On Shipping Software

There are two kinds of software: software that ships, and software that's irrelevant.


If you're producing software, you need to get it out into the world. However you do that - publishing container images, posting binaries for download, mailing out DVDs - you'll have to do it more than once. And, every time, you'll have to decide when it's ready to go out.

There are fundamentally two ways to do that:

  1. You can get all your features finished, and ship whenever that happens.
  2. You can pick a time to ship, and ship whatever's ready at that time.

On the face of it, it seems obvious that #1 is the way to go: after all, shipping something that's incomplete seems silly, right? Well, not so fast! It all gets back to to an old engineering truth that I'll call the Engineering Uncertainty Principle1.

Good, Fast, and Cheap

The Engineering Uncertainty Principle is usually phrased as follows:

In engineering, we get to pick only two of "good", "fast", and "cheap".

If you want something good, and you want it fast, you'll need to be prepared to pay for it. If you want something quickly and you're not able to pay much for it, it's not likely to be high-quality.

Really, though, those three terms are shorthand for talking about predictability. The Engineering Uncertainty Principle would be better phrased as:

In engineering, we get to pick only two of predictable quality, predictable time to completion, and predictable cost.
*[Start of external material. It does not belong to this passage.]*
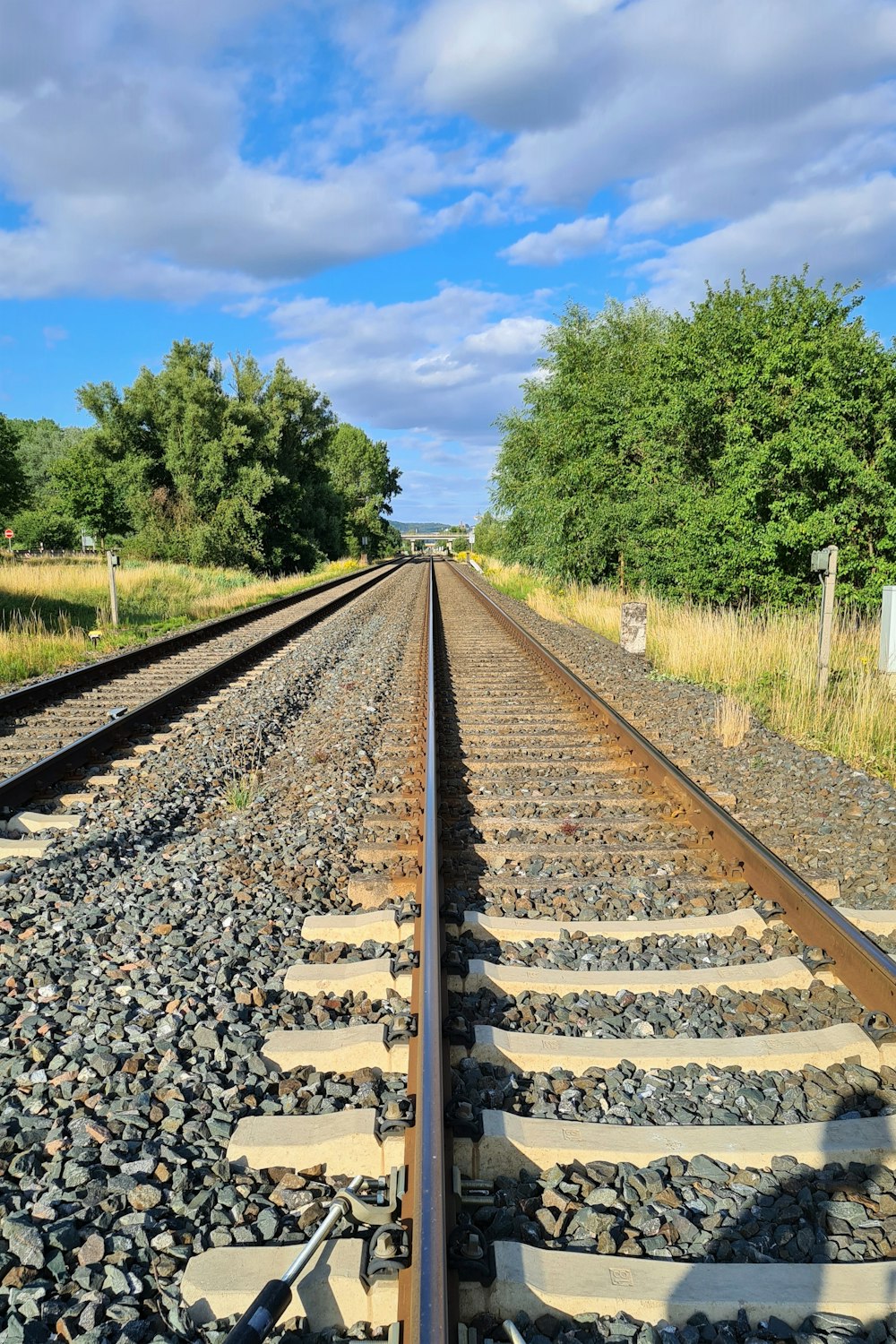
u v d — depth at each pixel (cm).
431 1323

Fundamentally, this is another facet of Murphy's Law: you're going to have something go wrong, and that's why you can't predict all three things at once. Also, in all cases, we're talking more about not exceeding some threshold than we are about any absolute numbers. Predictable cost, for example, doesn't necessarily mean that the project is cheap: it means that we didn't spend more than we planned to.2

But you still only get two: if you need both predictable cost and predictable quality, you won't be able to predict the delivery date. If you need both predictable quality and a predictable delivery date, then you won't be able to predict what the cost will be.

This all ties into releases because choosing to ship only when everything is finished means that you're choosing predictable quality, so you only get one of predictable time and predictable cost. Choosing to ship whatever is ready on a given date is choosing predictable time, so you only get one of predictable cost and predictable quality.

The Real World

Here's the big problem: projects in the real world basically always have budget constraints, which means that project in the real world always have to choose to have a predictable cost. This is most dramatic with volunteer-led projects where the budget is basically zero, but it's a factor in basically any real-world situation.

This means that in the real world, you only have one left to choose: if you choose to ship only when everything is ready, you can't know how long it'll take, and if you choose to ship on a specific date, you can't predict the quality.

So we're doomed, right? Not quite.

The saving grace here is that being unable to predict the quality doesn't mean that you have to ship bad code. You can still set a quality bar, and then simply not ship anything that doesn't meet the bar; basically, you can finesse quality by being willing to drop things if they're not ready.3

This turns out to be a really powerful idea once you get used to it: it's a way you can ship frequently and still keep up the quality of the things you ship, which leads us to the final point in favor of shipping what's ready on a given date.

Why Bother Shipping Frequently?

Shipping is the way you get feedback on your software. Remember: there's software that ships, and software that's irrelevant. It fundamentally doesn't matter what kind of cool stuff you've written if no one ever sees it -- and, likewise, if you write something and the first time a real user has a chance to offer feedback is a year later after you've forgotten everything about it, what's the point?

This is the same idea as tightening up your inner development loop: ship frequently so your users can tell you what they like and what they don't, and guide your product that way. For that, nothing beats shipping based on time instead of based on features.


  1. Wikipedia covers this, sort of, as the Project Management Triangle. That's the more abstract version that deals with project management in general rather than focusing on engineering like I want to do here.

  2. Obviously, spending less than we planned is pretty much always OK.

  3. We're assuming that you're past the very early days of not yet having an MVP. The "M" stands for "minimum"; it usually doesn't make sense before you reach the minimum bar for a functioning product.